Musk caught flak again when he volunteered a child-sized submersible in the midst of the rescue of the Thai soccer team cave rescue that drew a worldwide audience. Right then and there, the Tesla CEO merited criticism for offering a solution based on an incomplete understanding of the logistics of the rescue, an act many saw as a PR maneuver designed to distract from his company’s failings of late. When Vern Unsworth, a British diver involved in the rescue, was asked about Musk’s “contribution,” he panned it, saying that it had “no chance” of working and that Musk could kindly “stick it where it hurts.”
Musk, because he is a CEO of a major corporation and highly attuned to the workings of social media, took this comment in stride. Kidding! He promptly tweeted and called Unsworth a pedophile, and then apologized for calling him a pedophile—while at the same time justifying his defensive snipe based on Unsworth’s “several untruths” and because the diver told him his idea was terrible.
That’s the kind of thing you shouldn’t say even if you’re not the face of Tesla Motors—and if you are, all the worse.

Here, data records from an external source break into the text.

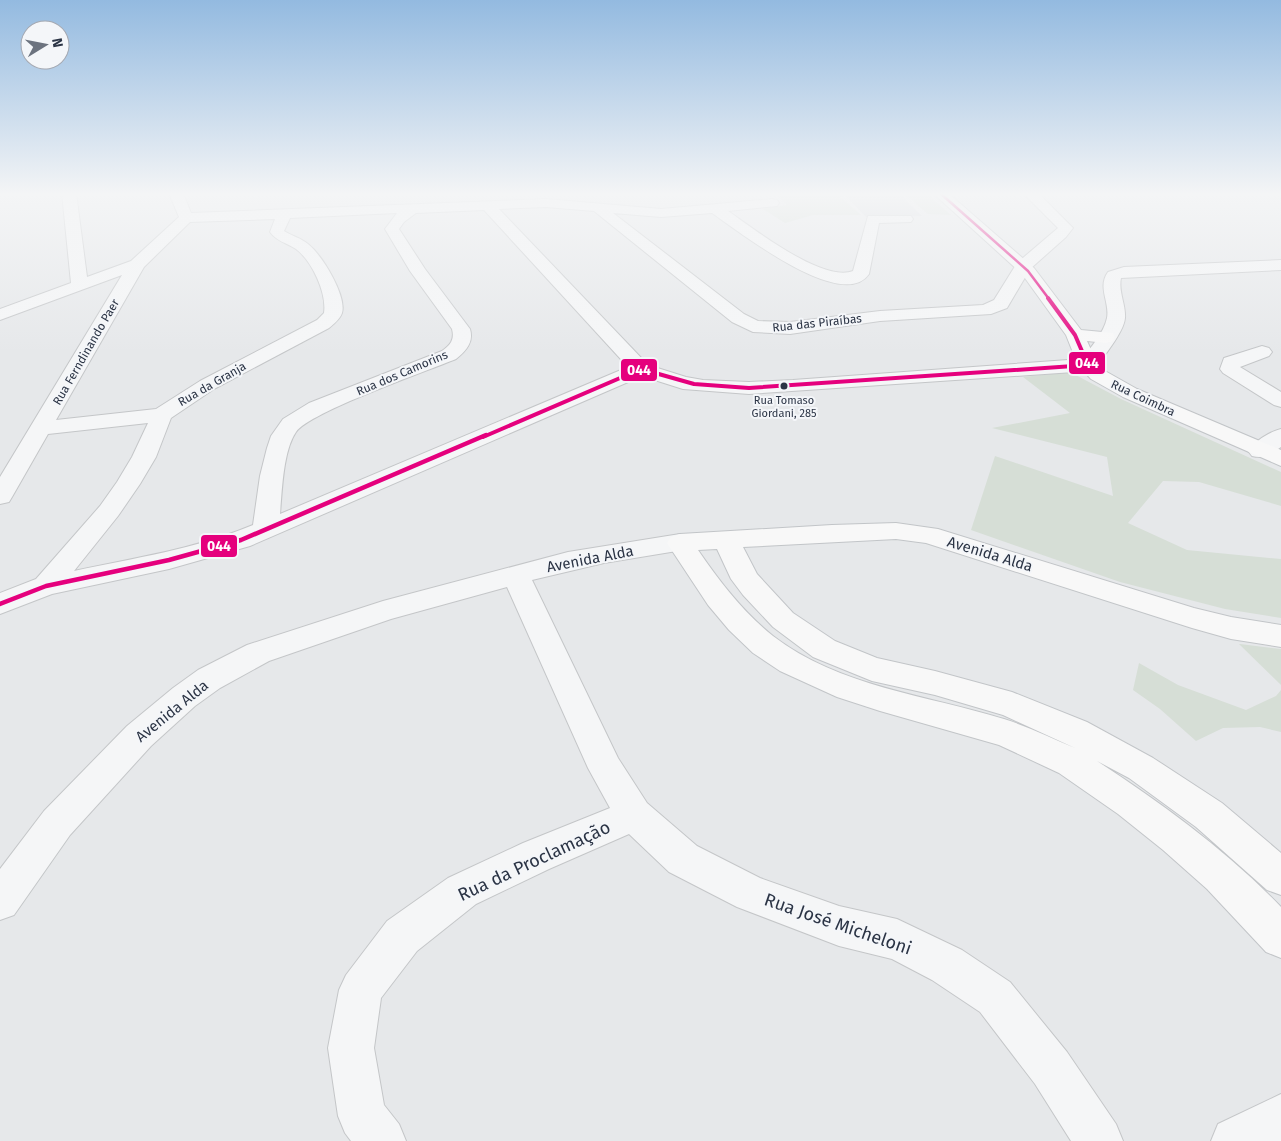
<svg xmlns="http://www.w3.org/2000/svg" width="1281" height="1141" viewBox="0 0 1281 1141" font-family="'Fira Sans',sans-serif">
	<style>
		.built { fill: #d4d7dd }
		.green { fill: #d6ded6 }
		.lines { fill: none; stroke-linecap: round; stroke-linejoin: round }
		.minor-casing { stroke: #c4c6c8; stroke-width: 2 }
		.major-casing { stroke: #c2c5c8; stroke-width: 2 }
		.minor { fill: #f5f6f7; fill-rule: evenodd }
		.major { fill: #f8f8f8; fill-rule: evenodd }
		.bus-1-far2-casing { stroke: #f4f6f9; stroke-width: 4.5 }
		.bus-1-far1-casing { stroke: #f4f6f9; stroke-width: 6 }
		.bus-1-casing { stroke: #f4f6f9; stroke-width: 8 }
		.bus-1-far2 { stroke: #e5007d; stroke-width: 2.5 }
		.bus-1-far1 { stroke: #e5007d; stroke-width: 4 }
		.bus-1 { stroke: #e5007d; stroke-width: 4.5 }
		.bus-dot { fill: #2b3445; stroke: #f4f6f9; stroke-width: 2 }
		.labels { text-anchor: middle; stroke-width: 4; stroke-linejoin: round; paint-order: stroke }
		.far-bus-label { font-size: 11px; fill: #2b3445; stroke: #f4f6f9 }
		.far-street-label { font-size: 12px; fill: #2b3445; stroke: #f4f6f9 }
		.street-label { font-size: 15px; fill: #2b3445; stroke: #f4f6f9 }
		.near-street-label { font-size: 18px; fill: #2b3445; stroke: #f4f6f9 }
		.line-badge { stroke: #f4f6f9; stroke-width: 2 }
		.badge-label { font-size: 14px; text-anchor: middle; font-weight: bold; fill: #fff }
	</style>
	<rect width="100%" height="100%" fill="#e6e8ea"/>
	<path class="built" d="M843 193H898L922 216 866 217Z"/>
	<g class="green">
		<path d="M775 193H836L861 215H813L785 223 763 209 787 205Z"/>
		<path d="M903 193H926L951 215 928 214Z"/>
		<path d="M1070 372 1121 399 1281 472V506L1199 482 1163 481 1128 523 1187 550 1281 559V618L1225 609 1120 582 971 530 995 456 1113 496 1107 457 992 428 1070 413 1023 377Z"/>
		<path d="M1240 644 1281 649V685L1239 644Z"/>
		<path d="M1139 663 1178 685 1246 710 1276 696 1281 690V732L1260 727 1223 728 1196 741 1160 709 1133 690Z"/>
	</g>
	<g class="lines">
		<defs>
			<g id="minor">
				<path d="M62 193H76L87 277 131 261 179 217 169 193H183L191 213 546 199 661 209 772 199 777 200 779 203 777 206 728 211C754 229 823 283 853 271L868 216H911L913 219 911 222 879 223 869 274C842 313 737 230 712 213L661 217 613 213 744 314 758 321 790 322 880 311 983 305 994 300 1017 263 1058 228 1023 193H1038L1073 228 1066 237 1030 269 1007 308 991 314 880 321 790 334 753 332 732 322 594 211 546 207 499 209 648 365 686 377 703 380 749 382 793 380 1082 359C1090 348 1104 333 1107 318 1110 302 1097 287 1108 272L1124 267 1281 260V270L1121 278C1118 292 1126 304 1125 318 1124 332 1103 357 1095 369L1088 371 749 394 683 389 642 376 250 546 169 569 52 594 0 614V593L36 579 100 506 117 482 132 457 148 423 48 434 12 497 9 502 0 504V477L122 275 0 320V309L71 283ZM484 210 628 367 280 514C282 491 283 451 296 432 310 412 427 371 456 359 466 351 474 342 470 329L425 269 399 229 404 222 416 213ZM397 213 385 229 410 271 452 329C455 340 450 345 442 351L309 403 283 419 271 436 267 448 260 476 253 525C196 549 134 558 74 571L118 516 140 484 156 457 171 418 214 389 329 328C334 324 340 319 342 313 347 296 322 255 308 244 301 238 292 236 284 231L290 218ZM275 219 270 232C276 241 287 243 296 249 312 261 327 293 324 313L317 320 200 381 156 409 56 420 144 267 190 222Z"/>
				<path d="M1262 346 1269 348 1272 352 1269 356 1240 367 1281 392V407L1274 405 1223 373 1220 369 1224 358Z"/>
				<path d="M1281 429V447C1271 454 1265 459 1252 456L1248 451C1255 441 1269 432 1281 429Z"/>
				<path d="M680 534 689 537 693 543 689 549 604 563 532 580 618 758 647 803 697 846 760 878 839 906 897 919 962 950 1010 982 1067 1052 1116 1124 1123 1141H1071L1035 1084 980 1012 932 980 892 959 839 946 737 907 669 872 629 834 549 869 476 904 417 951 381 998 374 1048 384 1105 399 1124 406 1141H351L345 1133 338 1116 328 1048 339 990 346 975 387 921 448 878 523 843 610 808 588 768 507 587 391 619 269 661 220 688 195 706 151 746 70 835 14 915 0 920V869L44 811 127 726 173 688 198 670 247 645 383 601 568 552Z"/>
				<path d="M1281 1094V1141H1211L1218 1124Z"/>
			</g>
			<g id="major">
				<path d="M933 193H948L1034 268 1081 330 1113 333 1115 337 1113 341 1106 343 1087 341 1097 363 1105 371 1137 389 1281 450V466L1123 397 1091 379 1078 365 1066 335 1022 274Z"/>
				<path d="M896 523 938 529 1194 608 1231 617 1281 625V647L1231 639 1192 628 926 543 896 539 743 547 757 574 793 613 835 641 877 658 935 671 1012 692 1087 722 1153 758 1222 803 1281 853V895L1267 890 1196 827 1129 778 1097 761C1163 804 1226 850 1281 907V958L1266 952 1207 889 1163 850 1118 814 1059 773 999 745 880 711 837 697 780 671 753 653 729 630 708 605 667 543 671 537 680 534 832 525ZM717 549 731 579 743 595 773 627 813 657 872 681 935 695 1003 715 1075 748C1051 738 1029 727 1004 719 927 695 839 687 773 636 743 612 720 582 698 550Z"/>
			</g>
		</defs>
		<use href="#minor" class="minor-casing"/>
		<use href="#major" class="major-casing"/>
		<use href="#minor" class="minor"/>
		<use href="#major" class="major"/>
		<defs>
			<path id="bus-1-far2" d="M940 193 1028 271 1049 299"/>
			<path id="bus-1-far1" d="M483 437 641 369 694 384 749 388 1088 365 1075 335 1048 298"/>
			<path id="bus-1" d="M0 604 46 586 169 560 241 540 486 435"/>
		</defs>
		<use href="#bus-1-far2" class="bus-1-far2-casing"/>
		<use href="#bus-1-far1" class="bus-1-far1-casing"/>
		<use href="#bus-1" class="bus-1-casing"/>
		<use href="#bus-1-far2" class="bus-1-far2"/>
		<use href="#bus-1-far1" class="bus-1-far1"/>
		<use href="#bus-1" class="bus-1"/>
	</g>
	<linearGradient id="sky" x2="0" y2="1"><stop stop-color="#93bae0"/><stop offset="0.55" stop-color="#f4f5f6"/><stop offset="1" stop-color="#f4f5f6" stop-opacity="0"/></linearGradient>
	<rect width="1281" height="353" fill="url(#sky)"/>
	<circle class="bus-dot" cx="784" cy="386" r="4.5"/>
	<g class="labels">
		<g class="far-bus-label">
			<text x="784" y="404">Rua Tomaso<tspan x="784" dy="13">Giordani, 285</tspan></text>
		</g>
		<g class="far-street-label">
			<text transform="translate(817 323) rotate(-6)" y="4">Rua das Piraíbas</text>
			<text transform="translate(86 352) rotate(-60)" y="4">Rua Ferndinando Paer</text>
			<text transform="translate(402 373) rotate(-23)" y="4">Rua dos Camorins</text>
			<text transform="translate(212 384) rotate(-30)" y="4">Rua da Granja</text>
			<text transform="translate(1143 398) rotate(25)" y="4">Rua Coimbra</text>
		</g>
		<g class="street-label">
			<text transform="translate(990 554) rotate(17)" y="5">Avenida Alda</text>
			<text transform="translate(590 559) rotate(-11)" y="5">Avenida Alda</text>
			<text transform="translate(172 711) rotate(-39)" y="5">Avenida Alda</text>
		</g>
		<g class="near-street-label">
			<text transform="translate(534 861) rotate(-25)" y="6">Rua da Proclamação</text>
			<text transform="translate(838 924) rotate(19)" y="6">Rua José Micheloni</text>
		</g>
	</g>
	<g class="line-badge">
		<rect x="1068" y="351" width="38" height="24" rx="5" fill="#e5007d"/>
		<rect x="620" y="358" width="38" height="24" rx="5" fill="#e5007d"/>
		<rect x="200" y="534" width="38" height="24" rx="5" fill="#e5007d"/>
	</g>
	<g class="badge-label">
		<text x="1087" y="368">044</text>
		<text x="639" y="375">044</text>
		<text x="219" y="551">044</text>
	</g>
	<g transform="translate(45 45) rotate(80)"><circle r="24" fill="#f4f6f9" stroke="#a4a8b1"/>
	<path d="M0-4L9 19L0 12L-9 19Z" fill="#6c737f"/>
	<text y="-8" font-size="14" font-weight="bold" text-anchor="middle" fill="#2b3445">N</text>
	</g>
</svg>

Musk should know better than to throw a hissy-fit over Twitter. And yet, he doesn’t, or at least didn’t. If his apology is any indication, he’s sorry only because it brought him and Tesla more bad press, not because he’s genuinely contrite about making callous, unjustifiable accusations about a man trying to rescue young children.
What’s so unsettling about the awful words of Elon Musk and the above-named individuals is that they are accompanied by a lack of true remorse and/or excuses for their questionable choices. Roseanne Barr claims she didn’t even know Valerie Jarrett was black when she made her infamous comment, and that it was her vote for Donald Trump which doomed her show. John Schnatter, already in the habit of making excuses by blaming the NFL for lower earnings, has tried to justify his use of the N-word on the basis that he didn’t use it as a slur. Mark Zuckerberg professes he never meant to defend the intent of Holocaust deniers—except he totally did. These explanations ring hollow, and arguably exacerbate the controversy in each case. Don’t try to hedge. Just admit you messed up, say you’re sorry, and hope that people will forgive you.
Likewise disconcerting is the idea that these antics either have or continue to run the risk of overshadowing a great product. What’s more, if there is a lesson to be gleaned from the #MeToo and Time’s Up movements, it’s that no one should be considered impervious to consequences for their actions. Whether the damage people like Kevin Spacey and Louis C.K. have done to their careers is truly long-term remains to be seen, but either way, theirs is not the kind of potential damage to one’s brand and career that one wishes to invite. In a day and age when corporate social responsibility is more than a passing concern and when privacy seems to be on a continuous decline, the same can be said for the likes of Musk, Schnatter, and Zuckerberg.